A Style-Based Profiling Framework for Quantifying the Synthetic-to-Real Gap in Autonomous Driving Datasets
Dingyi Yao, Xinyao Han, Ruibo Ming, Zhihang Song, Lihui Peng, Jianming Hu, Danya Yao, Yi Zhang
TL;DR
This work tackles the synthetic-to-real gap in autonomous driving by introducing a style-based profiling framework that separates image content from style using Gram-matrix representations. The Style Embedding Distribution Discrepancy (SEDD) metric combines a shallow-layer feature extractor, Gram-based style embeddings, and metric learning with Center Loss and NTXent, producing two gap measures $SEDD_1$ and $SEDD_2$\text{ for robust, distribution-aware quantification}. Through a public benchmark with real and synthetic datasets (e.g., KITTI, Cityscapes, VKITTI1/2) and sim-to-real methods, the authors demonstrate that SEDD can distinguish realism across datasets, outperform No-Reference IQA baselines, and track improvements from photorealism enhancements.
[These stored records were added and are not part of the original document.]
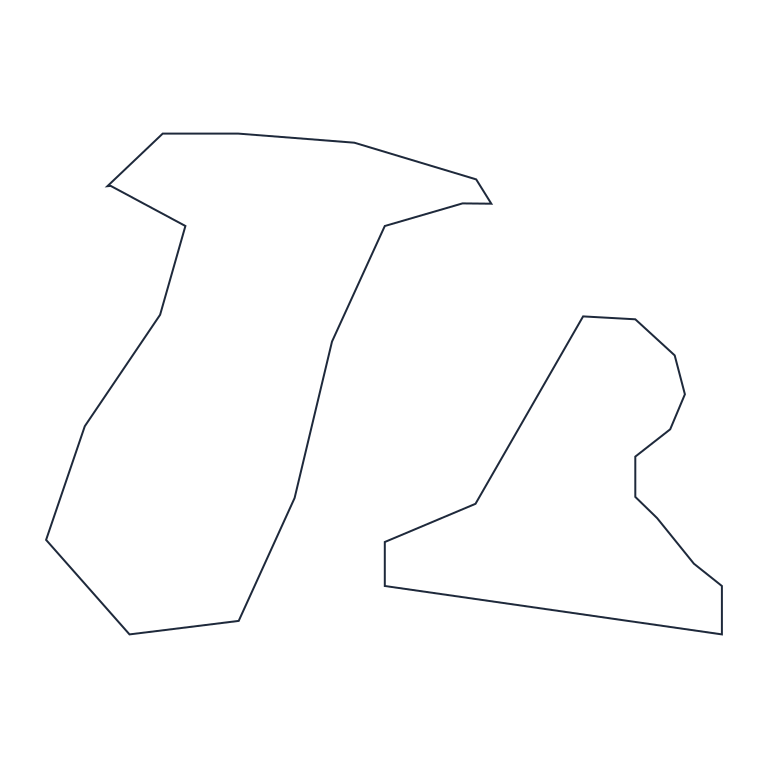 map outline of Portsmouth (Mercator projection)
{"feature_id": "GBR-2759", "entity_name": "Portsmouth", "entity_type": "Unitary Authority", "adm_level": 1, "iso_a3": "GBR", "parent_name": "United Kingdom", "parent_adm1": "", "projection": "mercator", "projection_center": [-1.012, 50.819], "detail": "fine", "context": "isolated", "style": "outline", "palette": "slate", "viewbox_px": 768, "rotation_deg": 0, "n_neighbors": 0, "source": "natural_earth", "source_scale": "10m", "svg_char_len": 522}
<svg xmlns="http://www.w3.org/2000/svg" viewBox="0 0 768 768"><path d="M491.3,203.7L462.5,203.4L384.8,226.0L332.0,341.6L294.6,498.0L238.7,620.9L129.5,634.4L46.1,539.9L84.8,426.2L160.1,314.8L185.4,226.0L110.7,185.9L107.4,186.2L162.7,133.6L238.2,133.6L354.3,142.7L476.2,179.4L491.3,203.7ZM635.3,456.6L635.3,496.9L657.1,518.1L693.9,563.7L721.9,586.0L721.9,634.4L384.8,586.0L384.8,542.0L475.5,503.8L583.1,316.4L635.3,319.3L674.7,355.4L684.9,394.3L670.2,429.3L635.3,456.6Z" fill="none" stroke="#1e293b" stroke-width="2"/></svg>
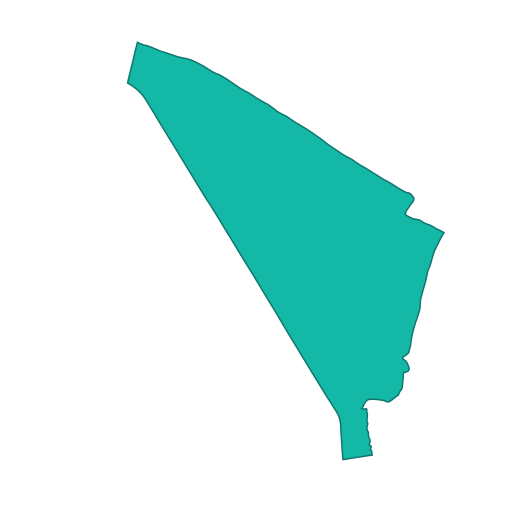 outline of Vadhana, Bangkok Metropolis, Thailand, rotated 19°
{"feature_id": "78962969B23901249409330", "entity_name": "Vadhana", "entity_type": "district", "adm_level": 2, "iso_a3": "THA", "parent_name": "Thailand", "parent_adm1": "Bangkok Metropolis", "projection": "natural_earth1", "projection_center": [100.591, 13.727], "detail": "fine", "context": "isolated", "style": "filled", "palette": "teal", "viewbox_px": 512, "rotation_deg": 19, "n_neighbors": 0, "source": "geoboundaries", "source_scale": "gbopen_adm2", "svg_char_len": 5658}
<svg xmlns="http://www.w3.org/2000/svg" viewBox="0 0 512 512"><g transform="rotate(19 256 256)"><path d="M160.0,96.6L157.6,96.3L155.4,96.1L143.6,93.4L140.1,92.9L137.3,92.5L136.2,92.3L130.8,91.8L130.1,91.8L127.9,91.9L126.2,92.1L125.6,92.1L124.9,92.1L124.0,92.3L122.3,92.6L121.1,92.7L119.4,92.9L118.0,93.0L117.6,93.1L111.6,93.2L102.7,93.2L101.9,93.2L101.0,93.4L100.8,93.4L100.2,93.5L93.7,93.0L90.6,92.8L89.0,92.7L88.1,92.7L86.0,92.7L85.0,92.6L83.7,92.7L82.8,92.9L81.7,93.1L75.0,92.7L74.3,92.6L74.7,96.6L75.1,101.4L76.3,113.7L76.8,119.8L77.9,131.0L78.3,134.2L83.9,135.5L89.7,137.4L94.4,139.7L98.1,142.0L100.5,143.8L106.5,148.7L108.8,150.7L112.4,153.6L112.9,153.9L115.9,156.6L116.6,157.2L131.6,169.6L139.1,175.8L147.7,182.9L156.5,190.2L167.0,198.9L171.2,202.4L177.0,207.2L186.7,215.2L192.8,220.1L195.4,222.0L204.1,229.1L225.7,247.0L233.7,253.6L245.0,263.1L251.2,268.1L252.6,269.2L260.0,275.3L267.5,281.6L275.3,288.1L285.9,296.9L294.8,304.3L298.6,307.6L302.2,310.6L303.1,311.5L307.1,314.8L313.0,319.8L318.5,324.3L325.1,329.8L331.3,335.0L334.4,337.5L339.9,342.1L342.1,344.0L368.5,365.7L371.7,368.2L380.1,374.9L383.7,377.8L385.7,379.7L386.6,380.8L387.0,381.3L387.5,382.0L387.8,382.4L388.5,383.5L389.7,385.3L391.1,388.3L393.6,394.5L397.1,402.9L400.2,410.3L403.2,417.2L404.5,420.2L406.1,419.4L415.1,414.5L423.0,410.4L425.5,409.1L427.2,408.2L429.4,407.1L430.7,406.4L430.2,405.6L429.3,403.8L428.9,402.8L428.9,402.7L428.7,402.5L428.6,402.4L428.3,402.2L428.2,402.2L427.7,402.1L427.4,402.0L427.3,401.9L427.2,401.9L427.1,401.6L427.1,401.1L427.1,399.4L427.1,399.1L427.0,398.8L426.9,398.6L426.8,398.4L426.7,398.3L426.5,398.2L426.4,398.1L426.0,398.1L425.7,398.0L425.4,398.0L425.2,398.0L425.1,397.9L424.8,397.8L424.6,397.7L424.4,397.4L424.4,397.2L424.4,395.6L424.3,394.6L424.2,394.2L424.0,393.7L423.8,393.2L423.7,392.9L423.5,392.6L423.4,392.4L422.8,391.7L422.6,391.5L422.2,391.1L421.5,390.6L421.4,390.5L421.3,390.3L421.2,390.1L421.0,389.7L420.7,388.8L420.3,388.0L420.1,387.2L419.8,386.5L419.7,386.3L419.2,385.8L418.2,384.6L417.5,384.0L417.2,383.1L416.8,382.1L416.6,381.5L416.5,381.1L416.5,380.6L416.4,379.7L416.4,378.9L416.3,378.4L416.1,378.0L416.0,377.6L415.9,377.5L415.3,376.8L414.6,375.8L414.5,375.5L414.3,375.1L414.1,374.0L414.0,373.9L413.6,371.7L413.1,370.2L412.6,368.8L412.5,368.6L412.2,368.3L411.6,367.5L411.4,367.2L411.3,366.9L411.1,366.6L411.0,365.7L410.8,365.2L410.6,364.8L410.4,364.7L410.2,364.6L409.9,364.5L409.7,364.5L409.4,364.6L409.2,364.7L408.7,365.2L408.4,365.4L408.2,365.5L407.8,365.7L407.6,365.7L407.3,365.8L407.1,365.8L406.8,365.8L405.9,365.7L406.0,365.6L406.0,365.4L406.0,365.0L406.6,360.1L407.1,358.1L408.0,356.3L408.5,355.7L409.2,355.1L409.7,354.8L410.2,354.5L412.3,353.7L414.6,352.9L417.5,352.2L421.6,351.4L423.5,351.1L424.1,351.0L424.7,351.0L425.4,351.1L426.3,351.2L427.0,351.2L427.8,351.2L428.1,351.1L428.3,351.1L428.7,350.9L428.8,350.8L428.9,350.7L429.1,350.6L429.3,350.3L430.4,349.1L431.6,347.5L433.5,344.4L434.8,342.6L435.8,341.3L435.8,341.1L436.1,337.8L436.1,337.7L436.7,335.7L436.9,335.2L437.0,334.3L437.1,333.5L436.9,332.4L436.5,330.6L435.1,324.4L435.0,324.2L434.4,321.8L433.5,318.8L433.5,318.7L433.6,318.3L433.7,318.2L435.6,316.9L437.0,315.6L437.4,315.0L437.6,314.5L437.7,314.3L437.7,314.0L437.7,313.6L437.6,313.1L437.5,312.7L437.3,312.2L437.2,312.1L436.8,311.4L436.2,310.7L434.2,308.5L434.1,308.3L433.3,307.7L432.8,307.3L431.7,306.6L429.5,305.8L428.5,305.3L428.4,305.2L428.2,305.1L428.0,304.9L427.9,304.7L427.7,304.3L427.7,304.1L427.8,303.8L427.9,303.6L428.1,303.3L429.0,302.3L429.9,301.2L431.1,299.2L431.5,298.5L431.8,297.5L431.7,296.3L431.3,290.9L431.3,290.5L429.9,284.2L429.2,278.6L429.1,277.4L428.7,272.4L428.5,267.4L428.5,262.7L428.5,257.6L428.3,254.2L428.2,253.0L427.6,250.3L426.1,244.9L425.6,241.9L425.1,234.2L425.0,232.7L424.7,226.1L423.9,218.6L423.3,214.3L423.7,208.4L423.5,203.6L423.3,201.5L423.1,196.3L423.0,193.9L423.7,188.2L424.5,181.6L425.2,177.0L426.0,173.4L426.1,172.7L420.8,171.8L418.0,171.6L417.7,171.6L413.8,170.7L411.6,170.3L409.9,170.1L407.5,170.2L405.3,170.1L403.3,169.8L402.0,169.4L400.2,169.0L398.5,168.7L398.0,168.8L396.7,169.0L395.1,169.2L393.0,169.6L392.9,169.7L392.5,169.7L391.8,169.6L387.6,169.1L386.8,169.0L386.0,168.9L385.6,168.8L384.8,168.6L384.5,168.5L384.1,168.3L383.9,168.2L383.6,167.9L383.5,167.7L383.5,167.4L383.4,166.7L383.4,165.5L383.4,164.7L383.7,163.2L384.4,160.9L384.6,160.1L385.1,158.5L386.1,155.1L386.5,153.9L386.8,152.9L386.8,152.5L386.9,152.1L386.9,151.5L386.8,151.1L386.6,150.4L386.3,149.8L385.6,149.2L385.0,148.8L383.6,147.9L382.1,147.1L379.7,146.5L379.2,146.8L378.9,147.0L378.6,147.0L376.7,147.0L370.2,145.9L365.6,144.8L361.7,143.8L354.7,142.5L352.1,142.1L345.4,140.6L341.6,139.7L336.1,138.4L331.8,137.4L330.1,137.1L324.9,136.1L322.2,135.4L321.4,135.2L321.1,135.1L320.9,135.1L320.3,135.0L319.7,134.8L316.0,133.7L312.7,133.0L309.4,132.6L307.2,132.2L305.3,131.8L304.2,131.5L301.5,130.8L299.6,130.3L295.2,129.1L293.2,128.6L291.3,128.1L290.6,127.9L288.1,127.2L285.4,126.3L282.8,125.3L281.0,124.8L280.7,124.7L279.8,124.4L279.4,124.2L277.5,123.6L275.7,123.2L271.7,122.0L268.8,121.2L264.2,120.0L263.2,119.7L258.1,118.6L254.5,117.8L249.3,116.8L247.6,116.3L244.9,115.6L240.8,114.4L240.1,114.2L236.7,113.6L234.2,113.4L232.0,113.0L228.7,112.3L226.2,111.4L224.1,110.7L222.3,110.1L220.4,109.6L219.8,109.3L217.5,108.7L216.1,108.5L215.9,108.5L209.5,107.4L207.4,106.9L206.5,106.7L206.2,106.7L205.7,106.6L196.6,104.3L195.2,104.0L194.9,103.9L194.5,103.8L194.2,104.0L193.7,104.0L192.4,103.7L190.9,103.4L188.5,102.9L186.0,102.5L178.7,100.4L173.7,99.1L173.0,98.9L169.2,97.9L168.0,97.6L167.6,97.6L166.1,97.3L163.4,96.8L162.3,96.5L161.4,96.4L160.0,96.6Z" fill="#14b8a6" stroke="#0f766e" stroke-width="1.5"/></g></svg>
The framework operates as a standardized quality-control tool for synthetic data, enabling targeted augmentation and refinement to better support data-driven autonomous driving systems. This approach advances data-centric evaluation by providing objective, interpretable metrics for synthetic-to-real transfer and generalization.
Abstract
Ensuring the reliability of autonomous driving perception systems requires extensive environment-based testing, yet real-world execution is often impractical. Synthetic datasets have therefore emerged as a promising alternative, offering advantages such as cost-effectiveness, bias free labeling, and controllable scenarios. However, the domain gap between synthetic and real-world datasets remains a major obstacle to model generalization. To address this challenge from a data-centric perspective, this paper introduces a profile extraction and discovery framework for characterizing the style profiles underlying both synthetic and real image datasets. We propose Style Embedding Distribution Discrepancy (SEDD) as a novel evaluation metric. Our framework combines Gram matrix-based style extraction with metric learning optimized for intra-class compactness and inter-class separation to extract style embeddings. Furthermore, we establish a benchmark using publicly available datasets. Experiments are conducted on a variety of datasets and sim-to-real methods, and the results show that our method is capable of quantifying the synthetic-to-real gap. This work provides a standardized profiling-based quality control paradigm that enables systematic diagnosis and targeted enhancement of synthetic datasets, advancing future development of data-driven autonomous driving systems.